Center for Diagnostics Discovery is launching
Eric Rieders, an owner and former CEO of NMS Labs, is pursuing a new project in Horsham: an incubator called the Center for Diagnostics Discovery, for entrepreneurs working on new diagnostic products and processes.
Philadelphia Biz Journal reported that the proposed 50,000 square feet of space will live in the 150,000-square-foot building that houses NMS Labs. The space was previously leased by Cigna, and the site will focus on discovery, development and commercialization in diagnostics. Rieders said he’s modeling the site after the Pennsylvania Biotechnology Center in Bucks County.
“We’ve worked with some of the organizations inside of there, so I’ve been over there a couple of times,” he told PBJ. “A lot of the incubators and accelerators in the life sciences area are pointed at therapeutics, especially these days in Philadelphia where there’s an awful lot of interest in gene and cell therapy.”
The project will offer membership to entrepreneurs working on early- and mid-stage diagnostic science applications. That plan will include lab and business space, plus access to equipment, private office suites, meeting rooms and support facilities. The space is expected to be available in early 2024.
Invent Analytics raised a Series A
Center City-based retail planning solutions company Invent Analytics announced Tuesday that it had raised $7.5 million in Series A funding led by EBRD (that’s European Bank for Reconstruction and Development), with participation from Collective Spark. The round will be used to accelerate Invent Analytics’ growth in North America and Western Europe as the company continues to invest in its AI-powered supply chain tech for omni-channel retail, per a release.
The company helps retailers with profitability via demand forecasting, inventory planning and pricing. Invent counts a team of 140 including data scientists and engineers.
“Supply chain and inventory management have become a C-level priority for retailers due to the ongoing supply chain disruptions, inflationary pressures as well as consumers’ increasing expectations for omni-channel experience,” EBRD’s Yalcin Gungoren said in a statement. “Invent Analytics’ differentiated and science-driven retail planning suite delivers a measurable and straightforward ROI with an incredible speed-to-value.”
Blumberg Institute got state funding
Doylestown-based Baruch S. Blumberg Institute’s Academic Entrepreneur Initiative was granted $2 million from the state’s Angel Investment Venture Capital Program at the end of November, the organization announced. Blumberg collaborates with other institutions and scientists to help develop biotechnology innovations into valuable, often-commercialized products for improving human health.
The Venture Program’s goal is to grow access to capital for high-growth startups and encourage job creation in Pennsylvania, with a focus on companies in commercializing R&D, tech transfer or the application of new technologies.

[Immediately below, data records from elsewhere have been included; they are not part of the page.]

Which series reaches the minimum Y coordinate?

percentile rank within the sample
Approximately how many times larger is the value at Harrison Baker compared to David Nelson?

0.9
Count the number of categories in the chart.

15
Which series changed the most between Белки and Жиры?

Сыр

Blumberg will fund five biotech spinouts: MERLIN Biotech, Larlingene Life Sciences, RimmSting Life Sciences, Pentrávalent LLC and Cirna Diagnostics LLC.
“The Blumberg Institute is a true leader and example of how providing a unique environment including physical workspace, equipment and other business resources and collaborations can lead to the successful transition from a startup company to one with significant job creation and growth that now commercially produces products originally developed at these incubators,” said Senate Majority Appropriations Committee Chairman Pat Browne, who helped develop the Angel Investment Venture Capital Program, in a statement.
LifeX in Pittsburgh also recently received funding from the state program.